Sang Guru terkekeh. "Nak, ambil segelas air dan dua genggam garam. Bawalah kemari. Biar kuperbaiki suasana hatimu itu." Si murid pun beranjak pelan tanpa semangat. Ia laksanakan permintaan gurunya itu, lalu kembali lagi membawa gelas dan garam sebagaimana yang diminta.
"Coba ambil segenggam garam, dan masukkan ke segelas air itu," kata Sang Guru. "Setelah itu coba kau minum airnya sedikit." Si murid pun melakukannya. Wajahnya kini meringis karena meminum air asin.
"Bagaimana rasanya?" tanya Sang Guru.
"Asin, dan perutku jadi mual," jawab si murid dengan wajah yang masih meringis.
Sang Guru terkekeh-kekeh melihat wajah muridnya yang meringis keasinan.
"Sekarang kau ikut aku." Sang Guru membawa muridnya ke danau di dekat tempat mereka. "Ambil garam yang tersisa, dan tebarkan ke danau." Si murid menebarkan segenggam garam yang tersisa ke danau, tanpa bicara.
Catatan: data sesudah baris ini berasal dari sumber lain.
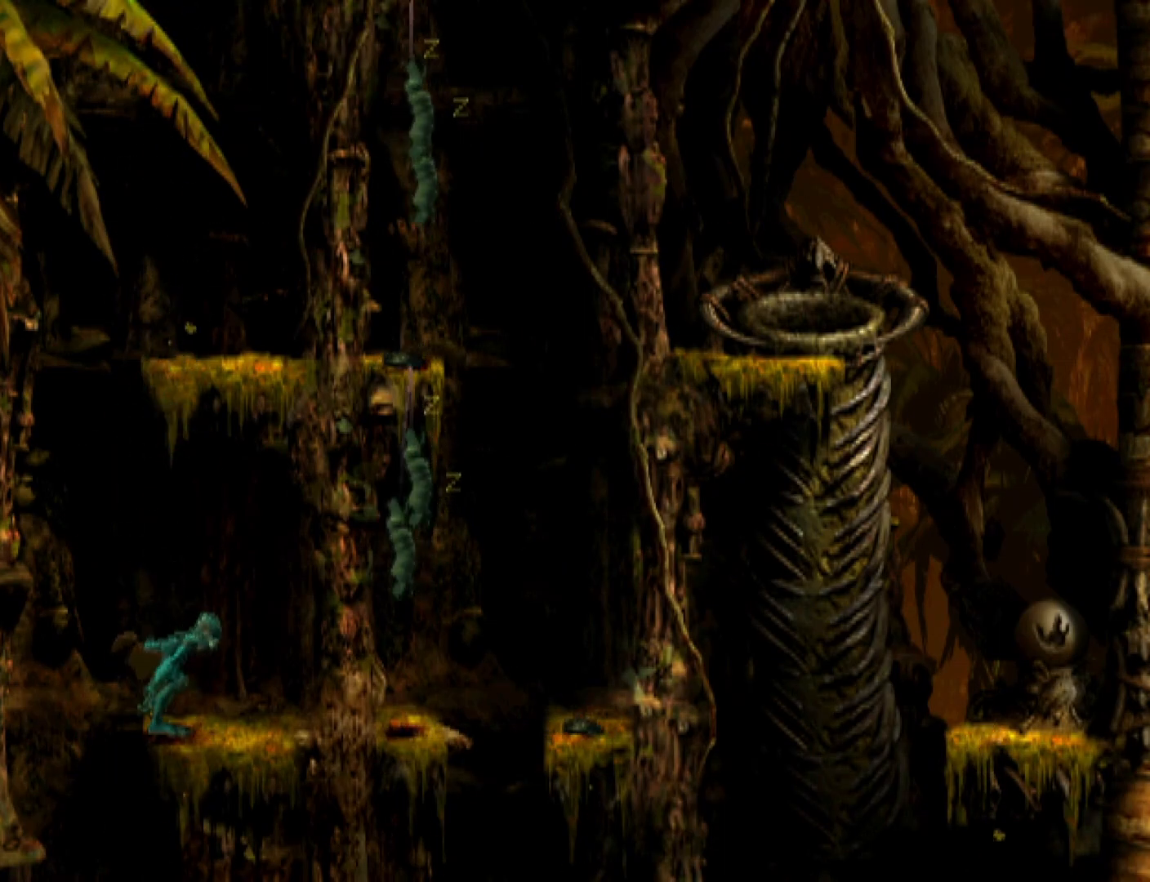
{"buttons": ["DPAD_DOWN"], "events": []}
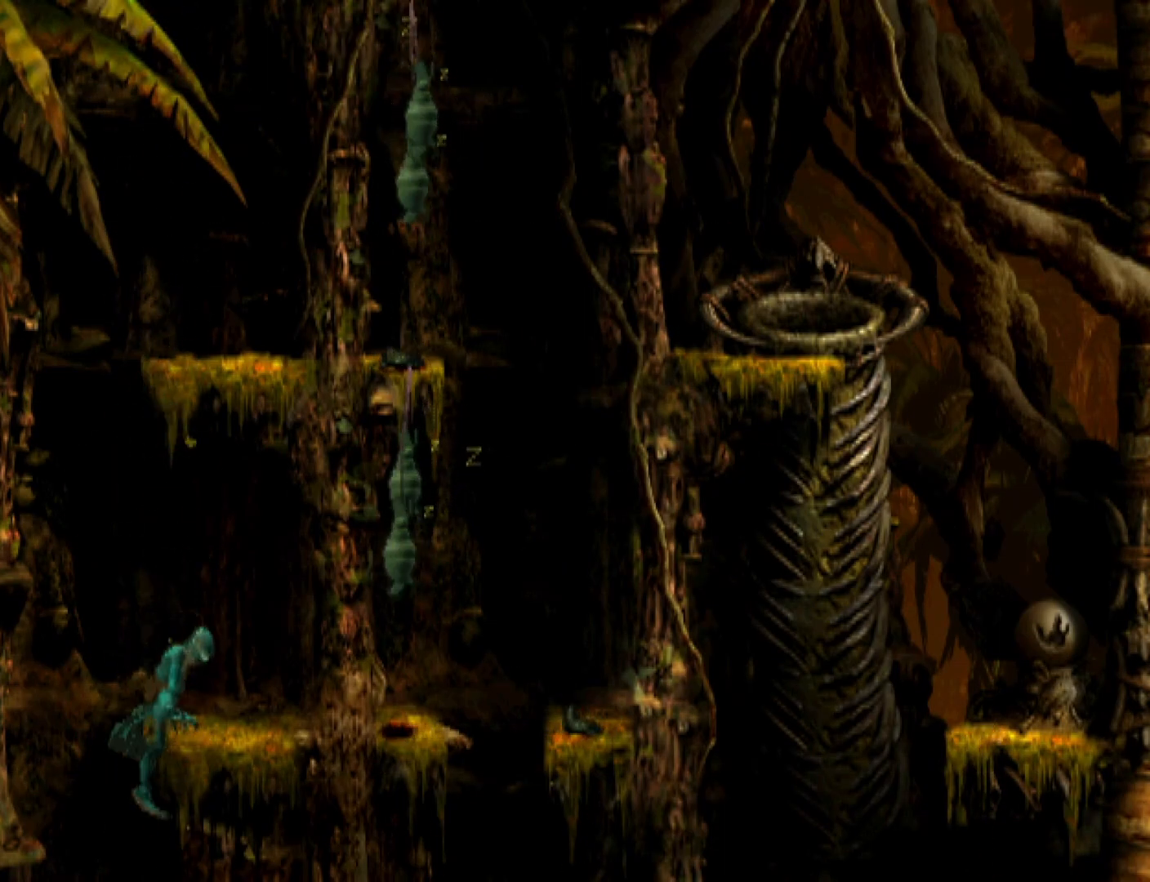
{"buttons": ["DPAD_DOWN"], "events": []}
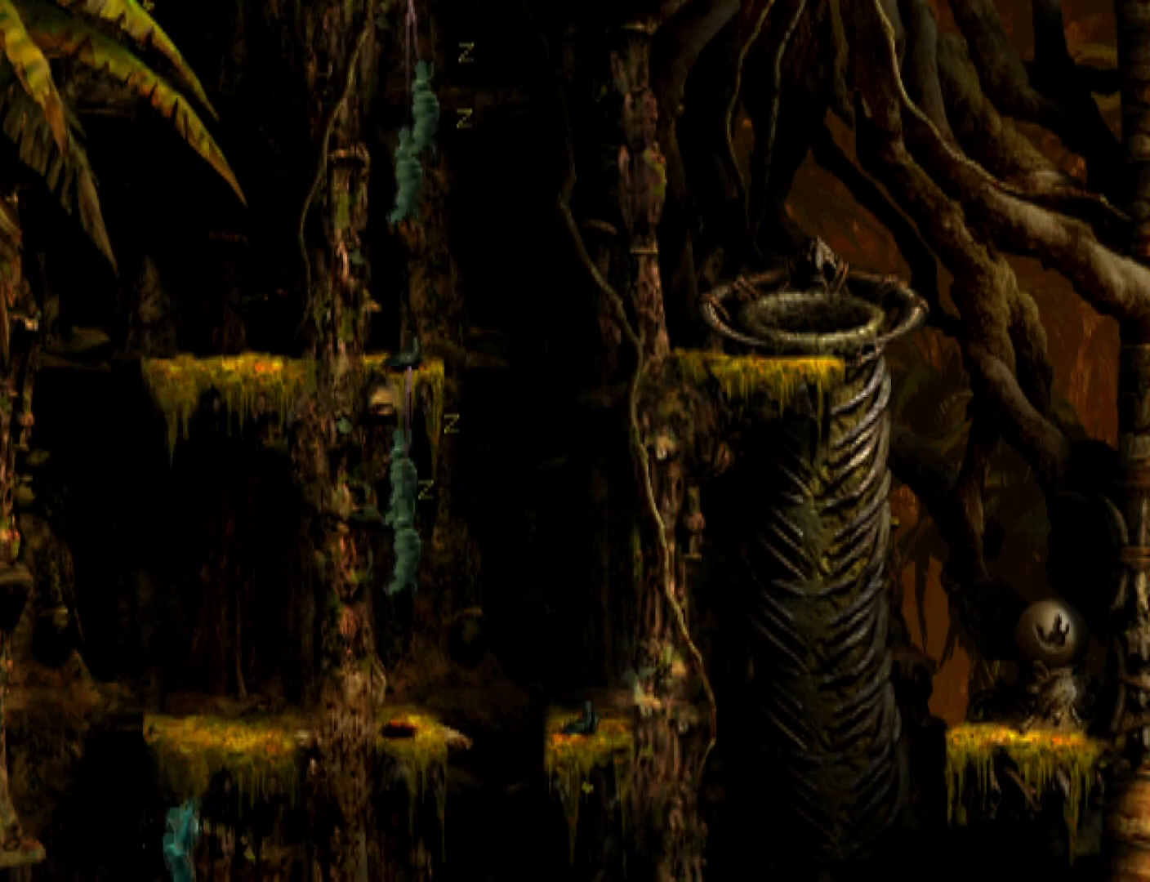
{"buttons": ["DPAD_RIGHT"], "events": [[300, "DPAD_RIGHT", "down"], [333, "DPAD_DOWN", "up"]]}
Rasa asin di mulutnya belum hilang. Ia ingin meludahkan rasa asin dari mulutnya, tapi tak dilakukannya. Rasanya tak sopan meludah di hadapan mursyid, begitu pikirnya.
"Sekarang, coba kau minum air danau itu," kata Sang Guru sambil mencari batu yang cukup datar untuk didudukinya, tepat di pinggir danau.
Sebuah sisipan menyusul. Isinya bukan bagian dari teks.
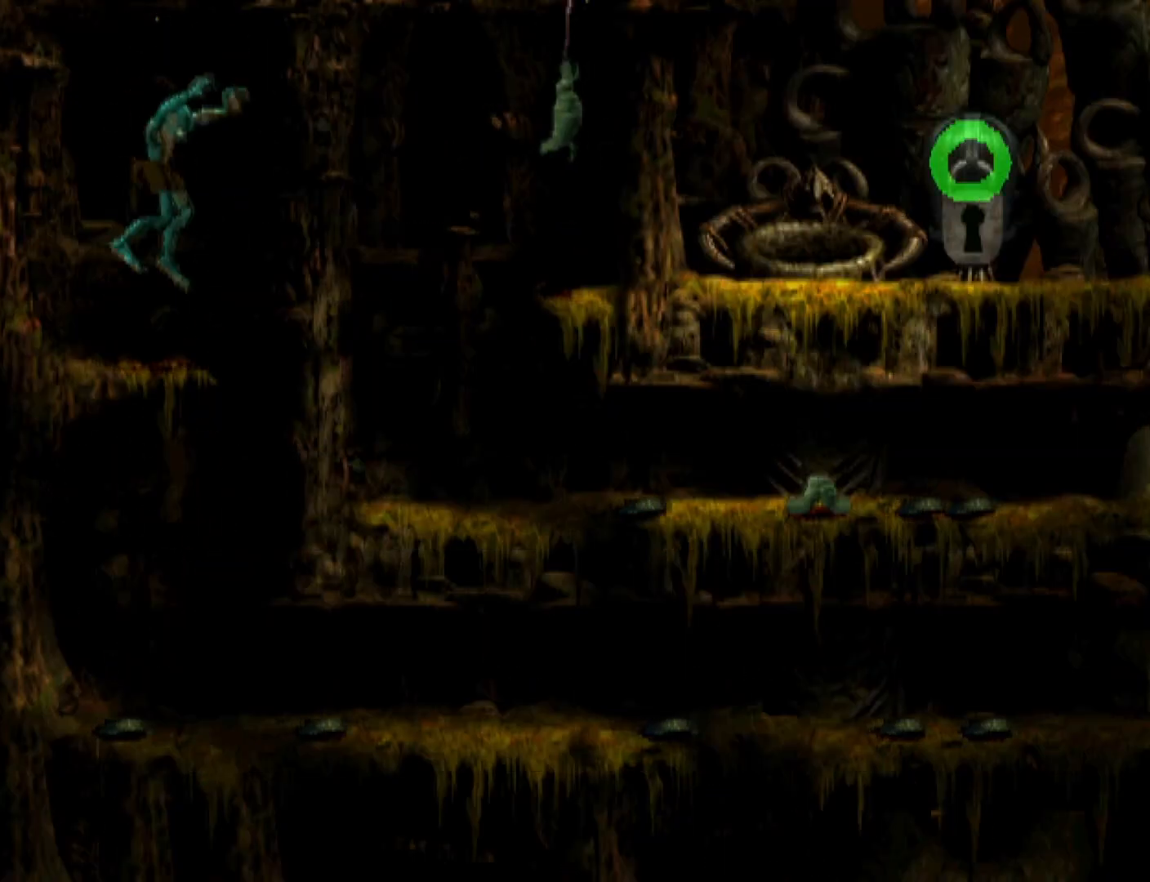
{"buttons": ["DPAD_RIGHT"], "events": []}
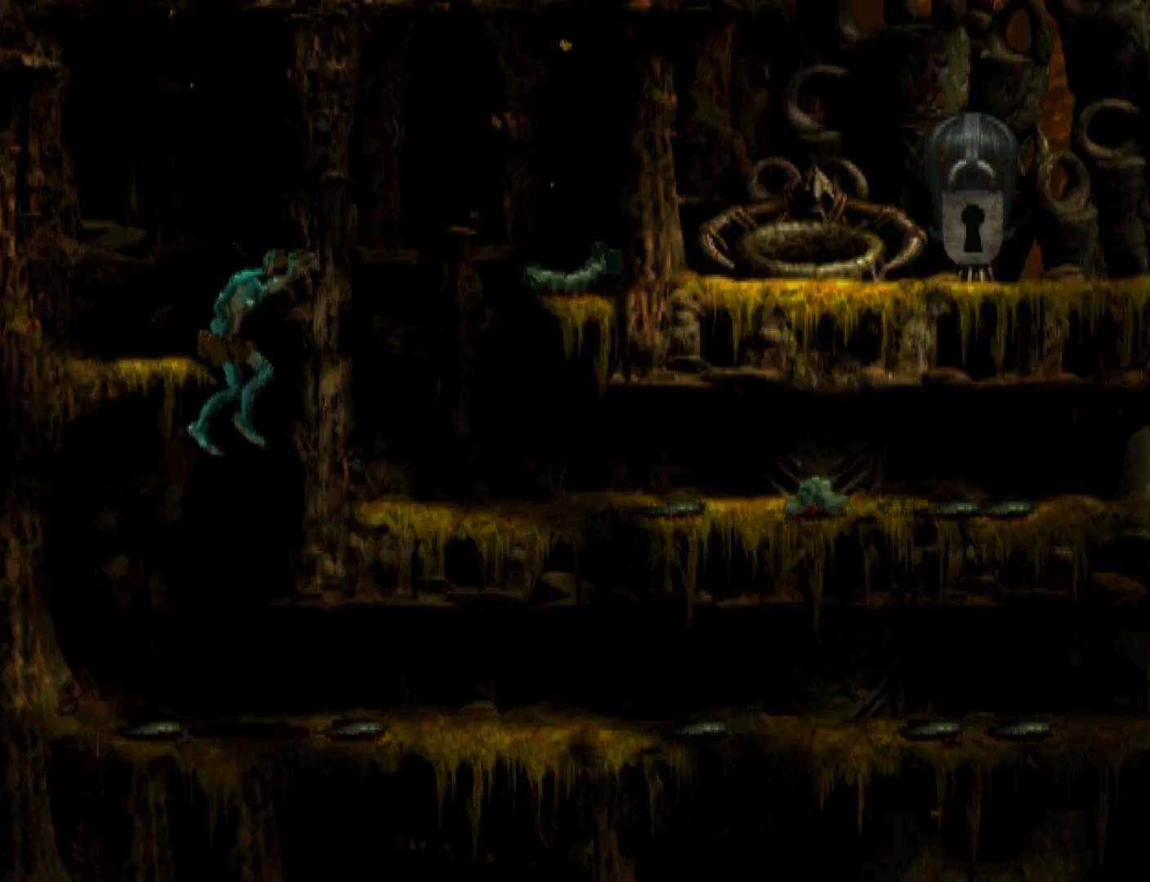
{"buttons": ["DPAD_RIGHT"], "events": []}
Si murid menangkupkan kedua tangannya, mengambil air danau, dan membawanya ke mulutnya lalu meneguknya. Ketika air danau yang dingin dan segar mengalir di tenggorokannya, Sang Guru bertanya kepadanya, "Bagaimana rasanya?"
"Segar, segar sekali," kata si murid sambil mengelap bibirnya dengan punggung tangannya. Tentu saja, danau ini berasal dari aliran sumber air di atas sana. Dan airnya mengalir menjadi sungai kecil di bawah. Dan sudah pasti, air danau ini juga menghilangkan rasa asin yang tersisa di mulutnya.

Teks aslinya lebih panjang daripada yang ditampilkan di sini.